Third, NPCs, at least smart ones, know that spells, especially common spells, exist. Common spells should not be automatic win buttons. If the PCs aren't the only wizards in the game, then smart powerful rich NPCs might put their best stuff in lead-lined rooms, or orichalcum chests, or no-mana zones, whatever it takes in your setting. It's not fair to have every single gold piece in the game hidden like that and make the spell useless, and it's kind of silly to have a chest worth way more than the treasure inside it, but the players should not be able to assume that there are never countermeasures available.
For the specific case of Arden Vul, now that I know a PC wizard is going to cast Shape Earth for gold and silver a lot (and he mentioned diamonds were another possibility, and that he might take Seek Magic soon), I'm planning to make a supplemental dungeon key with just room numbers and treasure. Here are the rooms with gold, silver, diamonds, and magic. If I wanted to get fancy I could make a file with the (X, Y, Z) coordinates of each room (maybe automatically extracted from the coordinates of the hidden room labels I put on the Foundry maps), and then write a little program to find the distance from a room to every other room, sort ascending, then spit out the label of the first room with the appropriate treasure (for me), and the direction and distance to it (for the player). The code is easy; most of the work is data entry.
Is that work really necessary? No, you can guesstimate. If most of the time they're searching for something that's fairly common in a dungeon, you can probably just check a few nearby rooms until you find some, then stop. And if they search for something rare, you can search the adventure PDF and find all instances of the thing they're seeking and then give them the closest.

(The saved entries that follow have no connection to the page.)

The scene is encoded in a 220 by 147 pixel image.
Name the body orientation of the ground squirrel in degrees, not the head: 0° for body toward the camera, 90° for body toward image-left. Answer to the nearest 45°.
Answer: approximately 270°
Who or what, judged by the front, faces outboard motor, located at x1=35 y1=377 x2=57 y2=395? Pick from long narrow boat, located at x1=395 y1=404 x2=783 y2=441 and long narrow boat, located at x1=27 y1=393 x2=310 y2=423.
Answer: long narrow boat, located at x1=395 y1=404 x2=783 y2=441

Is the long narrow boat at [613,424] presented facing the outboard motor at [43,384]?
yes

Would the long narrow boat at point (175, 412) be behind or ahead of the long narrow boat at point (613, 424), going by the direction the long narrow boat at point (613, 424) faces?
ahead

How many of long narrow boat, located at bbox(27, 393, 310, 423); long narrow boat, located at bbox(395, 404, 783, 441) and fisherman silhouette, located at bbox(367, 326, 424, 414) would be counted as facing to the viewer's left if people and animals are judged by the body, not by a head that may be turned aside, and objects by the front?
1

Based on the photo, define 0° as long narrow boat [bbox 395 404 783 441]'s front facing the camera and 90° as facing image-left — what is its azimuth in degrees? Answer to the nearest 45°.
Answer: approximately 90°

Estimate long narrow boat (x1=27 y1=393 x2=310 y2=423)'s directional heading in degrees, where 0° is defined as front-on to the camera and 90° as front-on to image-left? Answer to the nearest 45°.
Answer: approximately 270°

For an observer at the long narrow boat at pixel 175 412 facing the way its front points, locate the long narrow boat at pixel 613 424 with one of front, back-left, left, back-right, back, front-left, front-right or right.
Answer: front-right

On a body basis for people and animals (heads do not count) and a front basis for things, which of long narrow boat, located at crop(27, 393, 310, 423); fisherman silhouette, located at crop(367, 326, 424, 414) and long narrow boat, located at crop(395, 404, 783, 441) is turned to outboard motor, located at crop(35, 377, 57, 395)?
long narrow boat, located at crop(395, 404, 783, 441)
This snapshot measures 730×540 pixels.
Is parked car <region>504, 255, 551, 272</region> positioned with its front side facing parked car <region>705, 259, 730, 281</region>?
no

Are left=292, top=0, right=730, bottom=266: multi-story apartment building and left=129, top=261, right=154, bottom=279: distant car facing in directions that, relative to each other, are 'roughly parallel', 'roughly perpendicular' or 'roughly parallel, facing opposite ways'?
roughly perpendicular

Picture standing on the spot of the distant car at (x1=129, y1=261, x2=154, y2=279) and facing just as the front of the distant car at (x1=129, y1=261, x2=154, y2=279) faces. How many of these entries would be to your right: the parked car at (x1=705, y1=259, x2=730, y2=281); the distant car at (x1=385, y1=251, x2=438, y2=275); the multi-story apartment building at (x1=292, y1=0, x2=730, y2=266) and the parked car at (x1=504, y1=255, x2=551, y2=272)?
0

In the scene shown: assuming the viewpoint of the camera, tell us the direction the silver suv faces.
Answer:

I think it's worth automating in my case because I know this PC (and probably any other future wizards or druids in the game, if this one gets eaten) is going to cast Seek spells ten times per session and this campaign could run for years, so I'd rather do some work up front during downtime to save time during play, but it's totally up to each GM how they handle things like this.
My final tip is for players: if you want to play a PC with a power that's hard for the GM to adjudicate, give them a heads-up ahead of time. Maybe they'll ban your favorite toy, but better to find out sooner than later. Or maybe they'll lean into it and help you make it work, but they can do a better job of preparing for it if they know it's coming. Treasure detection is a pretty straightforward (if data intensive) case to handle. Divination is much worse, so warn the GM before playing a diviner, and don't get mad if they only let you tell the future once per session rather than every five minutes. Seek MacGuffin can short-circuit a whole adventure, if the point of the adventure is finding one MacGuffin, so discuss it first. (In some cases the GM will be thrilled you can do it, because that saves them a lot of time spraying around clues for you to maybe figure out. In others, they might need to improve their adventure so that it's still fun even if you've made the finding part trivial.)
I'm glad we talked about seek earth. It has potential to be really annoying from the GM perspective, so might as well get it out there early.